Task details >> Reproduce the listing from its first line through the line containing "Whatsapp Чат" as a numbered list, with any blank lines left out.

------------------------------------------------------------------------

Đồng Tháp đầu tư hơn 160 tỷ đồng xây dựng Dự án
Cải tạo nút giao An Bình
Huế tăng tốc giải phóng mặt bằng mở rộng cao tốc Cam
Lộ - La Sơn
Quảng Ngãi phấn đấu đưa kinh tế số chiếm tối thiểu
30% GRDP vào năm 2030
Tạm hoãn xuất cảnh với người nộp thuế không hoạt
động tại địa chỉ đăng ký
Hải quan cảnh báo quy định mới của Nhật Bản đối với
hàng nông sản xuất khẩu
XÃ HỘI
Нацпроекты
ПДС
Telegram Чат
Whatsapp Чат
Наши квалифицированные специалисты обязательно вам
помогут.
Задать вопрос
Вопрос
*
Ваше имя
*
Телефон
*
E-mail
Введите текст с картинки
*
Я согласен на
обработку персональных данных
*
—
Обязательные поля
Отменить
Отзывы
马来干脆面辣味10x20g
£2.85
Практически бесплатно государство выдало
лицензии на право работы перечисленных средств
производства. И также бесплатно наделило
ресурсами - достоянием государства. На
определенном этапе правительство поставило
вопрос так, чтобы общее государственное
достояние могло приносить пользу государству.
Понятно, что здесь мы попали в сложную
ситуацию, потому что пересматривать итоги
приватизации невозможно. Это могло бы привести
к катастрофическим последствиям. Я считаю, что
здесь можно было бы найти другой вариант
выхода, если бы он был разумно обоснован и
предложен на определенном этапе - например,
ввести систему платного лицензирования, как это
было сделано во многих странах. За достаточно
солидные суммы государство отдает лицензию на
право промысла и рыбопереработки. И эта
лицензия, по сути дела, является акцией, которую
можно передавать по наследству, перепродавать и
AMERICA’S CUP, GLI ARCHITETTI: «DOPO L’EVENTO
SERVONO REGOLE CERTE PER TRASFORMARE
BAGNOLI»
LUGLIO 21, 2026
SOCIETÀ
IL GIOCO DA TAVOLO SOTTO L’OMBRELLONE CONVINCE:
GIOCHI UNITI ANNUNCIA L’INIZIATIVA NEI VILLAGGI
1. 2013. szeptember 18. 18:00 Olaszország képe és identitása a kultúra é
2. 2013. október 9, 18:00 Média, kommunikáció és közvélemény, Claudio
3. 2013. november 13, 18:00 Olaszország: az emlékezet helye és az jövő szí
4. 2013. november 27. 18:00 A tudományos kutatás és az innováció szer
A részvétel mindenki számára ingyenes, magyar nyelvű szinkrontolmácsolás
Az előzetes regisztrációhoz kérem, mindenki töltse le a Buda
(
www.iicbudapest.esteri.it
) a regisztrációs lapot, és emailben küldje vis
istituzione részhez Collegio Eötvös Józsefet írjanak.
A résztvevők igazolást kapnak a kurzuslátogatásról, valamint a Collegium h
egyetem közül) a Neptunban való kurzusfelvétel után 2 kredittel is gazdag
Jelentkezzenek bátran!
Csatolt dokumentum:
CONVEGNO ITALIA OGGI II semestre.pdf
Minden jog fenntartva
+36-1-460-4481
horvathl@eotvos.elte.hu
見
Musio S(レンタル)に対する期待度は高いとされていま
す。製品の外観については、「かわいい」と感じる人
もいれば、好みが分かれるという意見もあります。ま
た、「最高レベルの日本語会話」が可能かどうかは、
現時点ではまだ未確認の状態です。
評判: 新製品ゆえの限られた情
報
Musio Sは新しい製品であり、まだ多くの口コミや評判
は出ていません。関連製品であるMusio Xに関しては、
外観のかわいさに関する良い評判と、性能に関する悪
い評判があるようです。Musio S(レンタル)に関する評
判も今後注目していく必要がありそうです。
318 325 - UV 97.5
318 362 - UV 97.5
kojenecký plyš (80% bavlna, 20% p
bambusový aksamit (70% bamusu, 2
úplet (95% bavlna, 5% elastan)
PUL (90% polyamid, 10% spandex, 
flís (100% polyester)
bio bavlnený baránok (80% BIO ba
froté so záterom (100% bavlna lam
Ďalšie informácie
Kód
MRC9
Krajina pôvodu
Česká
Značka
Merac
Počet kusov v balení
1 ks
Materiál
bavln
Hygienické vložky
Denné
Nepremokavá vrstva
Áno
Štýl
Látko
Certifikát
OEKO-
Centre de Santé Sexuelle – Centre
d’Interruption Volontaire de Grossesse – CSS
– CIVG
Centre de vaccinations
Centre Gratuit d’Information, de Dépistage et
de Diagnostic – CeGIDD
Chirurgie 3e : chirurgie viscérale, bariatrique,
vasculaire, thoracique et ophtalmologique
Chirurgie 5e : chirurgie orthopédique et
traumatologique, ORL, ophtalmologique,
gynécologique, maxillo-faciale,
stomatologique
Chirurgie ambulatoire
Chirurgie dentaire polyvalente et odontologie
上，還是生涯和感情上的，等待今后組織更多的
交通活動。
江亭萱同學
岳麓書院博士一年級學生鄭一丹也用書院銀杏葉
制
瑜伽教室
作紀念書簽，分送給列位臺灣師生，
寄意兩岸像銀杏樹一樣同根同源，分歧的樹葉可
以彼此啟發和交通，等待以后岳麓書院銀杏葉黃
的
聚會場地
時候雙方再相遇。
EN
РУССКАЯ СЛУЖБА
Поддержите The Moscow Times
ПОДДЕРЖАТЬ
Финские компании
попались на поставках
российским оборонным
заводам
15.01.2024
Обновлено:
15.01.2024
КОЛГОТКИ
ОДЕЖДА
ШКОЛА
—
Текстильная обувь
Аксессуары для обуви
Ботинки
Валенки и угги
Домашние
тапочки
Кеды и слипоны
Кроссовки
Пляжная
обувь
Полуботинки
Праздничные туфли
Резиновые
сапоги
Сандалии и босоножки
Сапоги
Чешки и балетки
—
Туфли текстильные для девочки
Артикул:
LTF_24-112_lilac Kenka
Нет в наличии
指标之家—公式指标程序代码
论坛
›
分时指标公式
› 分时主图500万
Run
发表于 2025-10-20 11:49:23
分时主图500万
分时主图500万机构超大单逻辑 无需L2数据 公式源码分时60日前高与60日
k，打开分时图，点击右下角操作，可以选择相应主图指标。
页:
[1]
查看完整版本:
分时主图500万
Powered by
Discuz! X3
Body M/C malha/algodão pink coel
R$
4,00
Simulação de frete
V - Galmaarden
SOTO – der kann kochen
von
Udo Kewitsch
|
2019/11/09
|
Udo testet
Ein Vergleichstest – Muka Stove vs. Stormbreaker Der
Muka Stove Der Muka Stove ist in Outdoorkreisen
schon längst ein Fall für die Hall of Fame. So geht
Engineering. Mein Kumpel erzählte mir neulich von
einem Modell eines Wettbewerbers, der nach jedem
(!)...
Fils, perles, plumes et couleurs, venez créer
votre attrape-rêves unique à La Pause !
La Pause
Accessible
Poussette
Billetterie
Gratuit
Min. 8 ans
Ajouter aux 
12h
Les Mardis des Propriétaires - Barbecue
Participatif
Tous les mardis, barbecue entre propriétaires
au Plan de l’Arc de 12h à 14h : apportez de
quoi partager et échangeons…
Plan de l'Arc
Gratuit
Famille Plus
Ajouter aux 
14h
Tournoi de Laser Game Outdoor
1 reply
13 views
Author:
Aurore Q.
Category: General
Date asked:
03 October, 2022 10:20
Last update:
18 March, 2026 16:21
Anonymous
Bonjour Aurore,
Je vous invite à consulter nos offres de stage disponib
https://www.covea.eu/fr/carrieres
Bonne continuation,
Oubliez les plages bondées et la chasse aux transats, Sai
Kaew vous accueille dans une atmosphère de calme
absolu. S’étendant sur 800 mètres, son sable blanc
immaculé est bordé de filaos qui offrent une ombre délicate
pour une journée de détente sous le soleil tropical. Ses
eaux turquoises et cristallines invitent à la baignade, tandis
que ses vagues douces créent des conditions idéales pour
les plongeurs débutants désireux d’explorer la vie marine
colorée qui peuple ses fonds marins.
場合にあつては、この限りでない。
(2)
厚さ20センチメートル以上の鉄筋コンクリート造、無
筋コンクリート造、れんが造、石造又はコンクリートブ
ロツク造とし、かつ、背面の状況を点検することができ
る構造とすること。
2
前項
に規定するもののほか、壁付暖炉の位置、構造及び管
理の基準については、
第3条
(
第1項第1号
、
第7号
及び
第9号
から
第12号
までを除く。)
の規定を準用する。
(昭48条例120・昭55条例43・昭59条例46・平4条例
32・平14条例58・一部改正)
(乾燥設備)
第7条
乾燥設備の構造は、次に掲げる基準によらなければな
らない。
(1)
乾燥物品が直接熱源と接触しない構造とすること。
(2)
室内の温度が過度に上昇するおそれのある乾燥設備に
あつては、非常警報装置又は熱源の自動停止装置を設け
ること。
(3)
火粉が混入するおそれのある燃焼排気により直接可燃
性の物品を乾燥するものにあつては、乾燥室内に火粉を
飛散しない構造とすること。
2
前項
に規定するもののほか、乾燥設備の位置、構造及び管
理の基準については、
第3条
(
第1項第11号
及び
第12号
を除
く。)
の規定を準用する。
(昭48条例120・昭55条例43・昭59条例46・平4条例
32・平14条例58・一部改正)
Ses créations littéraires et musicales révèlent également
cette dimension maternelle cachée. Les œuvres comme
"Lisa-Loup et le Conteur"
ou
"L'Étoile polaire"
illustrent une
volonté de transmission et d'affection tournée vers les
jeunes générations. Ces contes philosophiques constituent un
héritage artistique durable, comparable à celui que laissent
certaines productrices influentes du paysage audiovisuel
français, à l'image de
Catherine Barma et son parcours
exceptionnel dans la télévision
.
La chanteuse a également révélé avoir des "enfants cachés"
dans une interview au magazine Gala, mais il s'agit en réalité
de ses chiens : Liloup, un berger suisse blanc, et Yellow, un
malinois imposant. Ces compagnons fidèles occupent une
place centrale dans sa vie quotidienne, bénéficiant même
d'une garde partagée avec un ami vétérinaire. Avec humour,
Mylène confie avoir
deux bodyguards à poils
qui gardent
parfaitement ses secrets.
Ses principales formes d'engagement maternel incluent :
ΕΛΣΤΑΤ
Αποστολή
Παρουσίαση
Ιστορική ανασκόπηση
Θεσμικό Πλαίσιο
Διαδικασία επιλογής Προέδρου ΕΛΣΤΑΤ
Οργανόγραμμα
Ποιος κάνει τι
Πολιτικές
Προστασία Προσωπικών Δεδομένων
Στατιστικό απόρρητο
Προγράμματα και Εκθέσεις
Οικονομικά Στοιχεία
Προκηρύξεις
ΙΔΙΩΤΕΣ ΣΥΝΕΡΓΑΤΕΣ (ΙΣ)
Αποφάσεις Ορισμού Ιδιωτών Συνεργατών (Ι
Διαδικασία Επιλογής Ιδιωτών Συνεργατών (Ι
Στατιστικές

------------------------------------------------------------------------

Finished exercise >>
1. Đồng Tháp đầu tư hơn 160 tỷ đồng xây dựng Dự án
2. Cải tạo nút giao An Bình
3. Huế tăng tốc giải phóng mặt bằng mở rộng cao tốc Cam
4. Lộ - La Sơn
5. Quảng Ngãi phấn đấu đưa kinh tế số chiếm tối thiểu
6. 30% GRDP vào năm 2030
7. Tạm hoãn xuất cảnh với người nộp thuế không hoạt
8. động tại địa chỉ đăng ký
9. Hải quan cảnh báo quy định mới của Nhật Bản đối với
10. hàng nông sản xuất khẩu
11. XÃ HỘI
12. Нацпроекты
13. ПДС
14. Telegram Чат
15. Whatsapp Чат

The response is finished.